Beverley has limped to the bathroom and back – she is more mobile than she lets on – and done her face; not much make-up,
it can make matters worse at her age, changed her wrap to a silky one by Natori and fluffed up her hair. She is really grateful
that Scarlet washed it for her this morning, and hopes the girl is getting on all right. Beverley even gets to the front door
and puts it on the snib for easy entry before getting back on her sofa, looking as delightful as anyone of nearly eighty can.
How old is Gerry? Sixty-seven? Well, she has the house and a life; he hasn’t. Will she turn him away, or will she forgive
him for Fiona and take him in? She’ll see what she feels like when he gets here.

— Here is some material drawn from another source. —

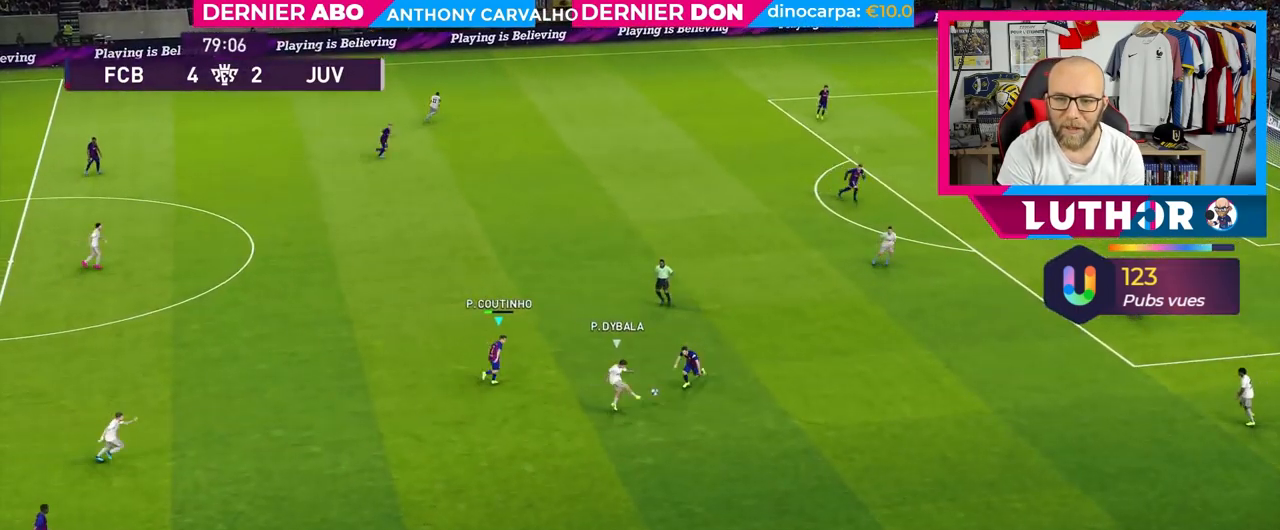
{"buttons": ["R2"], "left_stick": "down-right", "right_stick": "center", "events": [[283, "left_stick", "down-right"], [317, "SQUARE", "up"]]}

And then the doorbell rings and she calls, ‘Come in,’ and a man enters who is not Gerry. He approaches cautiously and politely,
stretching out his hand. It is shaking with emotion. He is long and lanky and in his mid-thirties, has a domed forehead and
for a moment Beverley is reminded of her stepfather and possibly, probably, father. Taller, rangier and quicker moving, but
still Arthur.
‘Are you my grandmother?’ he asks. ‘Mrs Fletzner, née McLean?’
‘You must be Alice’s Luke?’ she enquires, cool as a cucumber.
Run, run, run,
rattle the kehua in the kowhai tree.
Cucumber sandwiches equals knife, equals blood on the sand.
But Beverley can’t run; bad knee.
‘That was quick,’ she says. ‘I’ve only just got to hear about you. But that’s Alice for you, she never tells you the important
things.’
‘I’m glad she’s called Alice,’ he says. ‘A pretty name. She said she’d be at this address tomorrow. The kids and I are staying
around the corner, isn’t that a coincidence? I just had to be sure. I don’t want her to get away. She could change her mind.’
He has a New Zealand accent.
‘Quite a coincidence,’ Beverley says coolly. ‘But I don’t think she’ll change her mind. My daughter is a very consistent kind
of person. Why don’t you go back to them now and come again tomorrow at the time she arranged. I may say without consulting
me.’
‘I have three children,’ he says, unabashed, as he leaves. ‘That’s three more great-grandchildren for you; aren’t you pleased?’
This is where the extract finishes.